━━━━━ EXERCISE INPUT

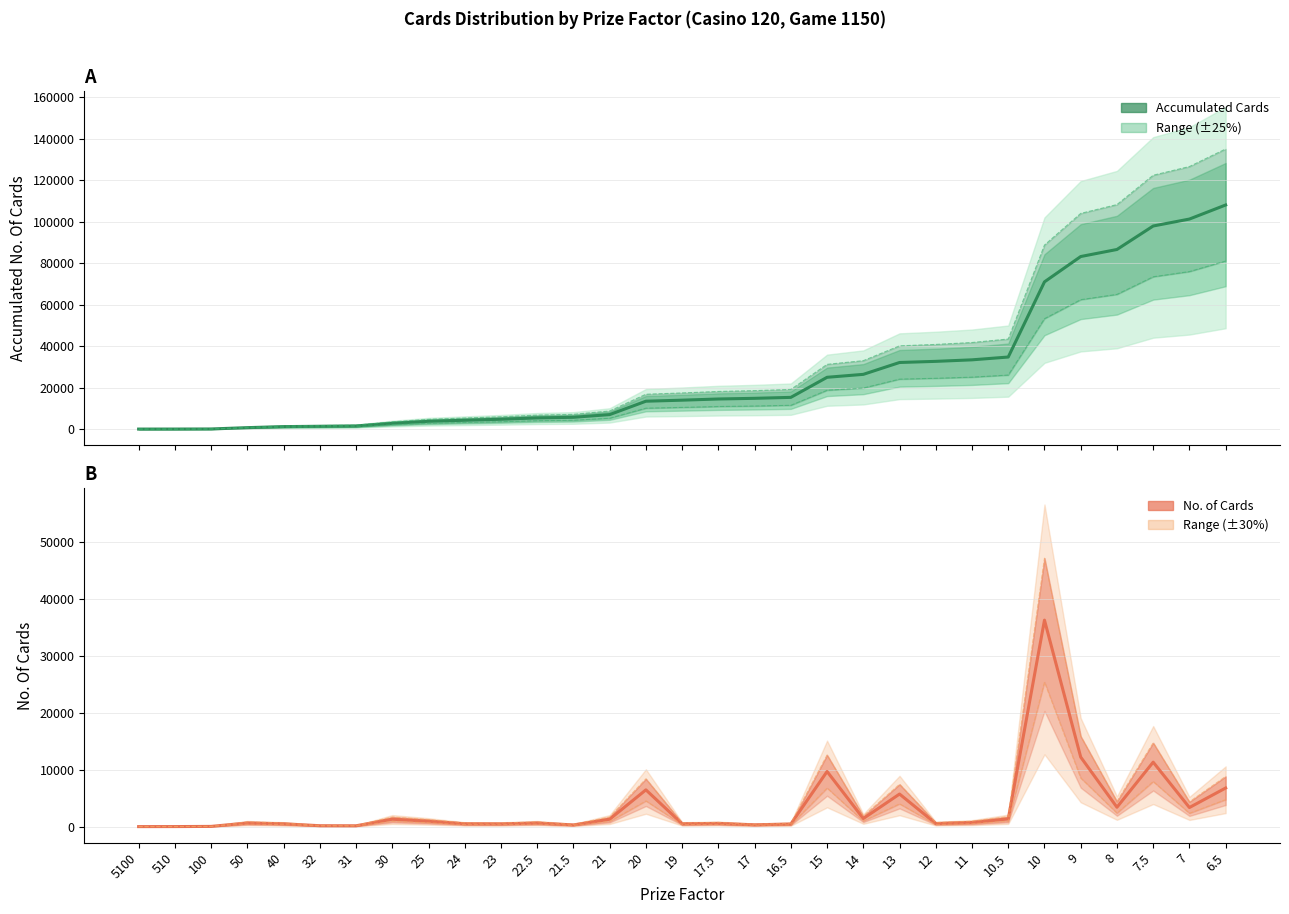

Is it true that AccumulatedNoOfCards equals 5684 at 21.5?

True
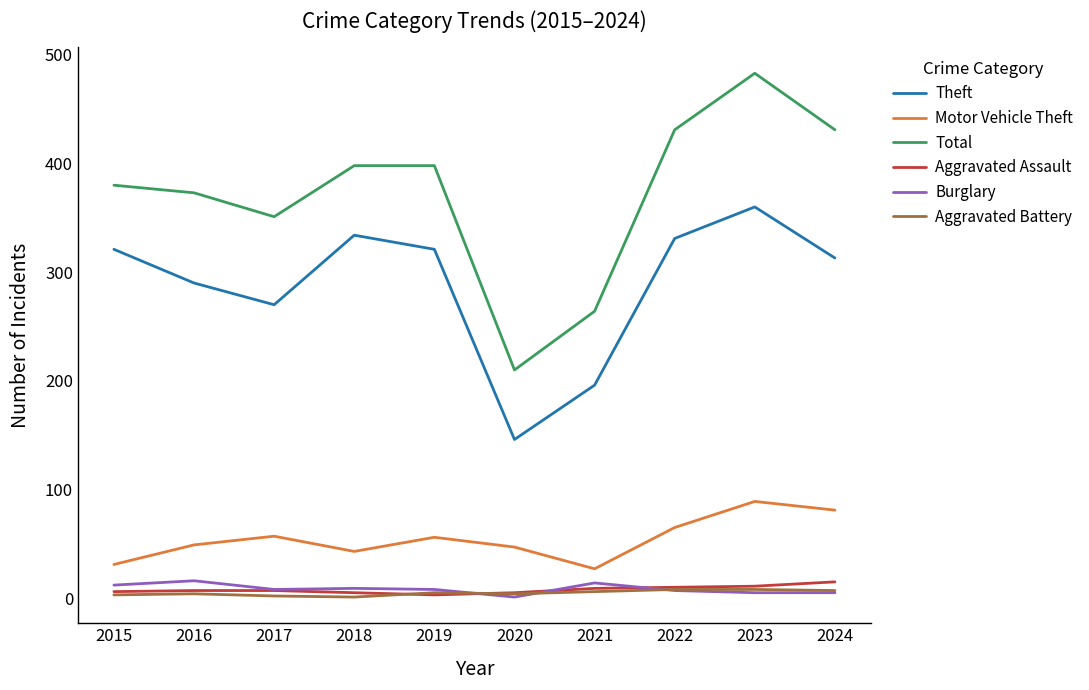

True or false: Total and Motor Vehicle Theft intersect in this chart.

False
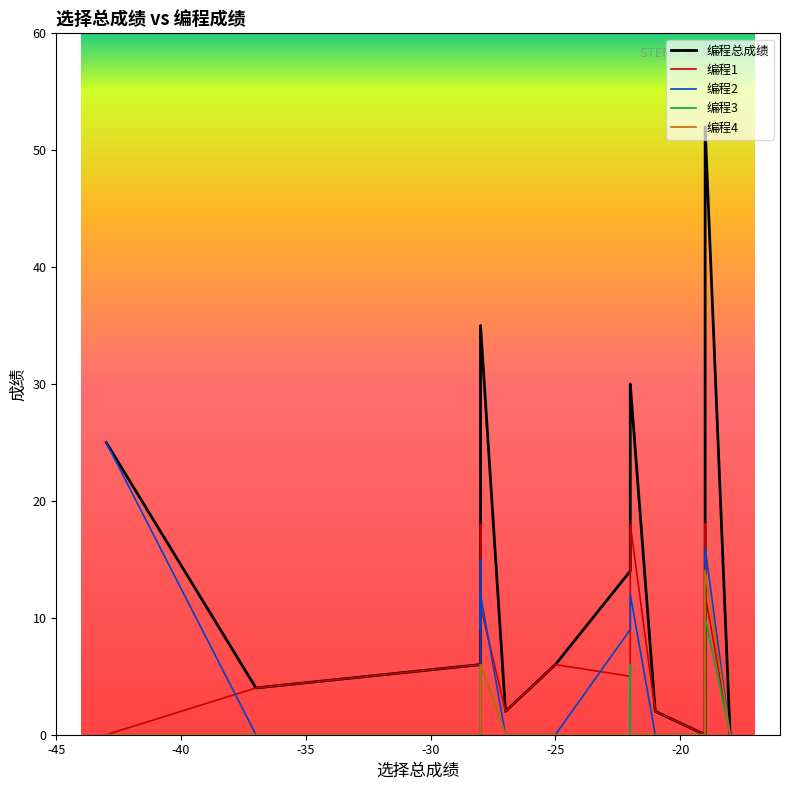

What is the average value of the 编程总成绩 series?

19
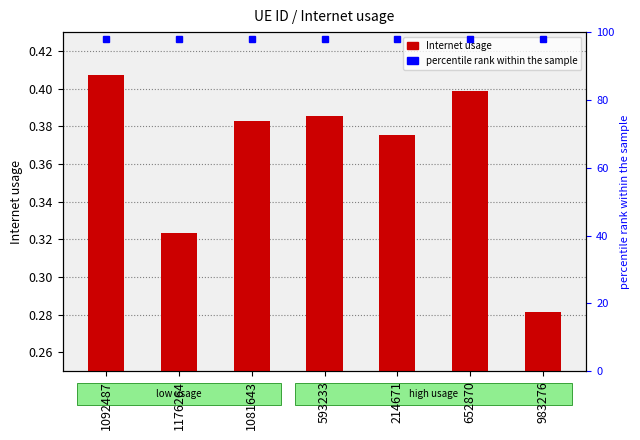

Is it true that the value at 983276 is 0.4?

False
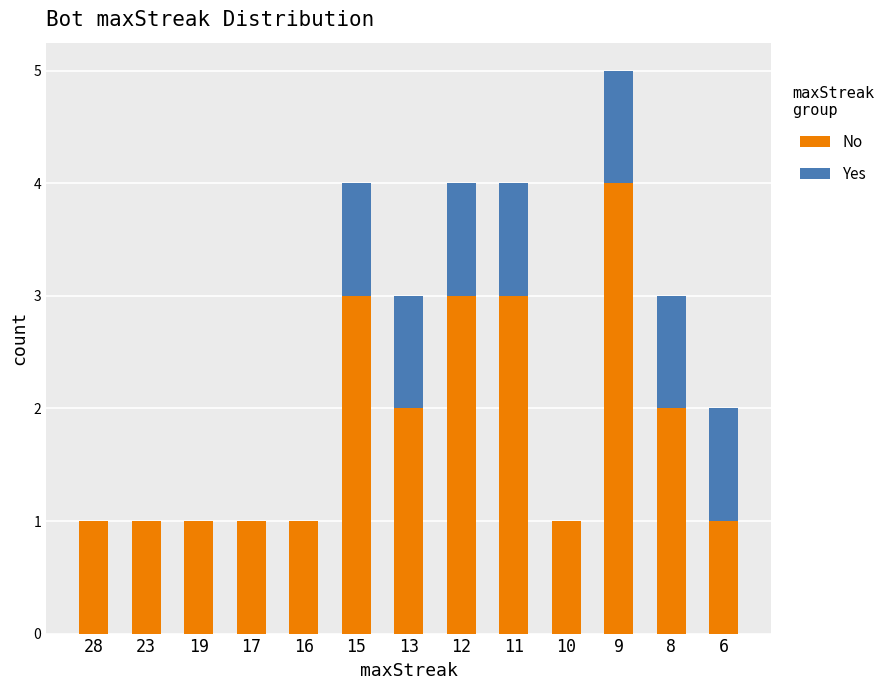

Which category has the highest value in the No series?

9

━━━━━━━━━━

# [WHAT TO WORK ON]
Write out every item above word for word, leaving out the pictures.

# [ANSWER]
Is it true that AccumulatedNoOfCards equals 5684 at 21.5?

True

True or false: Total and Motor Vehicle Theft intersect in this chart.

False

What is the average value of the 编程总成绩 series?

19

Is it true that the value at 983276 is 0.4?

False

Which category has the highest value in the No series?

9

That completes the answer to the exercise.